Ia mengutarakan rasa haru, kasihan dan miris ketika melihat banyak anak, siswa sekolah yang terkena gas air mata dan bahkan berhamburan hingga ke hutan demi menyelamatkan diri dari tindakan represif aparat pengamanan.

Ia melihat banyak siswa yang mendapat pertolongan medis akibat dari gas air mata pada rencana Relokasi BP Batam ketika mengerahkan Polisi dan TNI, 8-9 September 2023.

“Apakah tunggu ada korban jiwa baru pak wako turun dan menjumpai warga.

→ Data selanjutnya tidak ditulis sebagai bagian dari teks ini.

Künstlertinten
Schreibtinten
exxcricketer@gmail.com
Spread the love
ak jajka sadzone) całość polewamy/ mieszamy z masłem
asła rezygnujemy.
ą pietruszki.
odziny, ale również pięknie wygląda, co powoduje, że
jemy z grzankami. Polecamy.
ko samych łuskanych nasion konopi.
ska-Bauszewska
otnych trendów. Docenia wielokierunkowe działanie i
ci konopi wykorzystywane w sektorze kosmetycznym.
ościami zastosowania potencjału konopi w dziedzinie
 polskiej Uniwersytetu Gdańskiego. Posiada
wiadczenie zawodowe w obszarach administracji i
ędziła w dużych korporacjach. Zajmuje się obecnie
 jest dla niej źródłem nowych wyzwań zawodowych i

Kita ini di tanah Melayu pak, warganya santun-santun, kita yakin dan percaya warga akan mau di ajak berdialog untuk mencari solusi, asalkan bapak hadir di tengah-tengah mereka,” ungkapnya.

“Kita juga meminati negara hadir untuk segera menyelesaikan permasalah ini, bukan untuk mencari siapa yang salah dan siapa yang benar, akan tetapi memberikan solusi terbaik,” tambahnya.

Namun hingga saat ini warga Rempang dan Galang masih menolak untuk di relokasi ke tempat yang dijanjikan BP Batam upaya investasi perusahaan asing yang masuk ke Indonesia.

Hingga sampai saat ini redaksi pijarkepri.com belum mendapatkan keterangan resmi mengenai rencana relokasi Rempang dan Galang, kegunaan, dan dugaan intimidasi melalui humas BP Batam secara narahubung mau pun pesan digital, email upaya konfirmasi.